Hibiscus Petroleum - 3Q core earnings down 37% QoQ on shipment shortfall

Date: 
2022-05-26
Firm: 
AmInvest
Stock: 
Price Target: 
1.42
Price Call: 
HOLD
Last Price: 
2.76
Upside/Downside: 
-1.34 (48.55%)

Investment Highlights

  • We downgrade our recommendation on Hibiscus Petroleum (Hibiscus) to HOLD from BUY as the share price has reached near our unchanged sum-of-parts-based fair value of RM1.42/share, which also reflects a premium of 3% from our ESG rating of 4 stars.
  • It also implies an enterprise value (EV)/proven and probable reserves (2P) valuation of US$7.40/barrel, at a discount of 49% to EnQuest's US$14/barrel and 59% to the regional average of US$18/barrel.
  • We lower the group’s net profit by 6% for FY22F and 8% for higher operating costs as FY23F as Hibiscus’ 9MFY22 core net profit (excluding RM317mil negative good will from Repsol asset acquisition and RM45mil impairment of Australian concessions) of RM122mil (+2x YoY) came in below expectations, accounting for 40% of our earlier FY22F earnings and street’s.
  • The disappointing core performance stems from management only securing a single offtake in 3QFY22 for North Sabah vs. 2 in 2QFY22 while the profit from the acquired Repsol assets, which commenced contribution from 25 January this year, was largely recognised in the negative goodwill arising from the deal completion.
  • While our crude oil price assumptions of US$100/barrel for FY23F and US$90/barrel for FY24F are maintained, we raise FY25F estimate to US$80/barrel from US$60/barrel previously as the global supply-demand imbalance could be protracted given investors’ persistent ESG prerogatives amid the Russia-Ukraine conflict.
  • On a QoQ comparison, 3QFY22 core net profit fell 37% QoQ to RM31mil due to the halving of North Sabah sales volume to 300K barrels as the company managed a single offtake vs. 2 in 2QFY22. Additionally, there was no sales offtake for Repsol asset’s Kinabalu production sharing contract (PSC).
  • 3QFY22 revenue in the UK-based Anasuria dropped 41% QoQ as the previous quarter included an overlift volume of 90K barrels.

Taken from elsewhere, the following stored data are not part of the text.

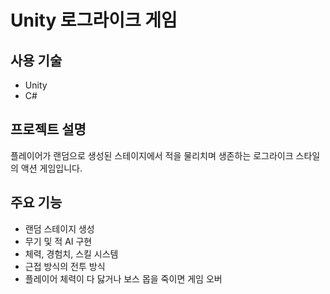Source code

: # Unity 로그라이크 게임

## 사용 기술
- Unity
- C#

## 프로젝트 설명
플레이어가 랜덤으로 생성된 스테이지에서 적을 물리치며 생존하는 로그라이크 스타일의 액션 게임입니다.

## 주요 기능
- 랜덤 스테이지 생성
- 무기 및 적 AI 구현
- 체력, 경험치, 스킬 시스템
- 근접 방식의 전투 방식
- 플레이어 체력이 다 닳거나 보스 몹을 죽이면 게임 오버
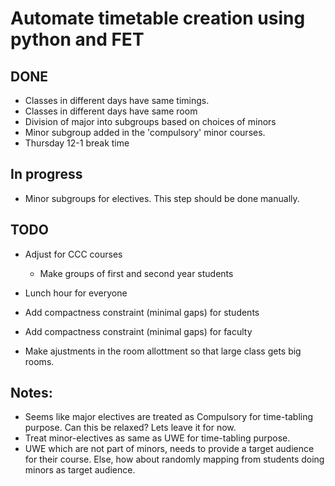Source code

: # Automate timetable creation using python and FET

## DONE
- Classes in different days have same timings.
- Classes in different days have same room
- Division of major into subgroups based on choices of minors
- Minor subgroup added in the 'compulsory' minor courses.
- Thursday 12-1 break time

## In progress
- Minor subgroups for electives. This step should be done manually. 


## TODO

- Adjust for CCC courses
    - Make groups of first and second year students

- Lunch hour for everyone
- Add compactness constraint (minimal gaps) for students
- Add compactness constraint (minimal gaps) for faculty
- Make ajustments in the room allottment so that large class gets big rooms.


## Notes:
- Seems like major electives are treated as Compulsory for time-tabling purpose. Can this be relaxed? Lets leave it for now.
- Treat minor-electives as same as UWE for time-tabling purpose.
- UWE which are not part of minors, needs to provide a target audience for their course. Else, how about randomly mapping from students doing minors as target audience. 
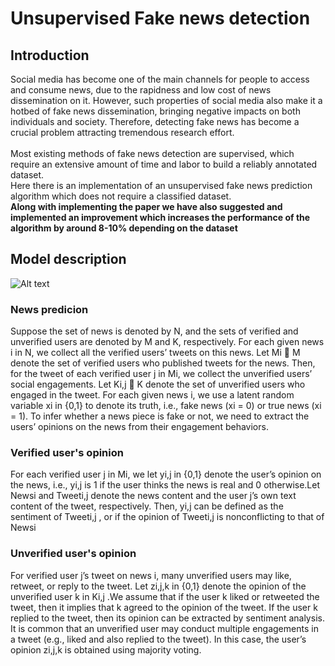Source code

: # Unsupervised Fake news detection

## Introduction
Social media has become one of the main channels for people
to access and consume news, due to the rapidness and low
cost of news dissemination on it. However, such properties of
social media also make it a hotbed of fake news dissemination,
bringing negative impacts on both individuals and society.
Therefore, detecting fake news has become a crucial
problem attracting tremendous research effort.<br /><br /> Most existing
methods of fake news detection are supervised, which require
an extensive amount of time and labor to build a reliably annotated
dataset.<br />
Here there is an implementation of an unsupervised fake news prediction algorithm which does not require a classified dataset.<br />
<b>Along with implementing the paper we have also suggested and implemented an improvement which increases the performance of the algorithm by around 8-10% depending on the dataset</b><br />

## Model description

![Alt text](relative/path/to/img.jpg?raw=true "Title")

### News predicion
Suppose the set of news is denoted by N, and the sets of
verified and unverified users are denoted by M and K, respectively.
For each given news i in N, we collect all the
verified users’ tweets on this news. Let Mi  M denote
the set of verified users who published tweets for the news.
Then, for the tweet of each verified user j in Mi, we collect
the unverified users’ social engagements. Let Ki,j  K
denote the set of unverified users who engaged in the tweet.
For each given news i, we use a latent random variable
xi in {0,1} to denote its truth, i.e., fake news (xi = 0) or
true news (xi = 1). To infer whether a news piece is fake or
not, we need to extract the users’ opinions on the news from
their engagement behaviors.
### Verified user's opinion
For each verified user j in Mi, we let yi,j in {0,1} denote
the user’s opinion on the news, i.e., yi,j is 1 if the user thinks
the news is real and 0 otherwise.Let Newsi and Tweeti,j denote the
news content and the user j’s own text content of the tweet,
respectively. Then, yi,j can be defined as the sentiment of
Tweeti,j , or if the opinion of Tweeti,j is nonconflicting
to that of Newsi 
### Unverified user's opinion
For verified user j’s tweet on news i, many unverified
users may like, retweet, or reply to the tweet. Let zi,j,k in
{0,1} denote the opinion of the unverified user k in Ki,j .We
assume that if the user k liked or retweeted the tweet, then
it implies that k agreed to the opinion of the tweet. If the user
k replied to the tweet, then its opinion can be extracted by
sentiment analysis. It is common that
an unverified user may conduct multiple engagements in a
tweet (e.g., liked and also replied to the tweet). In this case,
the user’s opinion zi,j,k is obtained using majority voting.
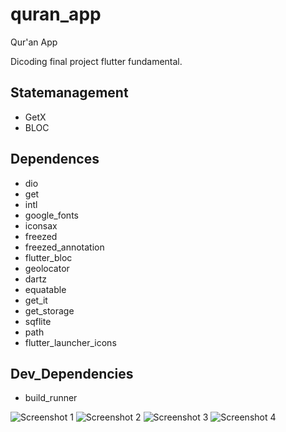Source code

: # quran_app

Qur'an App

Dicoding final project flutter fundamental.

## Statemanagement
- GetX
- BLOC

## Dependences

- dio
- get
- intl
- google_fonts
- iconsax
- freezed
- freezed_annotation
- flutter_bloc
- geolocator
- dartz
- equatable
- get_it
- get_storage
- sqflite
- path
- flutter_launcher_icons

## Dev_Dependencies

- build_runner

![Screenshot 1](/assets/images/home.png)
![Screenshot 2](/assets/images/search.png)
![Screenshot 3](/assets/images/detail.png)
![Screenshot 4](/assets/images/bookmark_page.png)
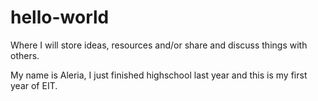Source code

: # hello-world
Where I will store ideas, resources and/or share and discuss things with others. 

My name is Aleria, I just finished highschool last year and this is my first year of EIT.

However, the gross profit was included in 3QFY22, which boosted this segment’s net profit by 17% QoQ to RM20mil.
  • We highlight that average daily net production decreased 21% QoQ to 4,695 barrels for North Sabah in 3QFY22 from unplanned production interruptions in January 2022 and an annual planned maintenance campaign in March this year.
  • Likewise, Anasuria also experienced an average daily net production decline of 20% QoQ to 1,983 barrels in 3QFY22 due to a continuing production riser malfunction, which is now expected to be rectified in 3Q2022.
  • In terms of realised crude oil prices, Anasuria managed to capture the upcycle much better with a 70% QoQ surge to US$122/barrel vs. North Sabah’s 19% increase to US$90/barrel in 3QFY22.
  • While we expect the coming 4QFY22 to stage a sharp earnings recovery with an additional North Sabah shipment and the full contribution of Repsol assets (which doubles the group’s daily production to 18.5K boe and increase its 2P reserves by 72% to 81mil boe), sentiments could remain soft until actual earnings delivery against the backdrop of erratic production volumes. Hence, Hibiscus is likely to continue trading over the next quarter at an EV/2P reserve discount of 49% to its closest peer, UK-listed EnQuest and 59% to regional average (Exhibit 3).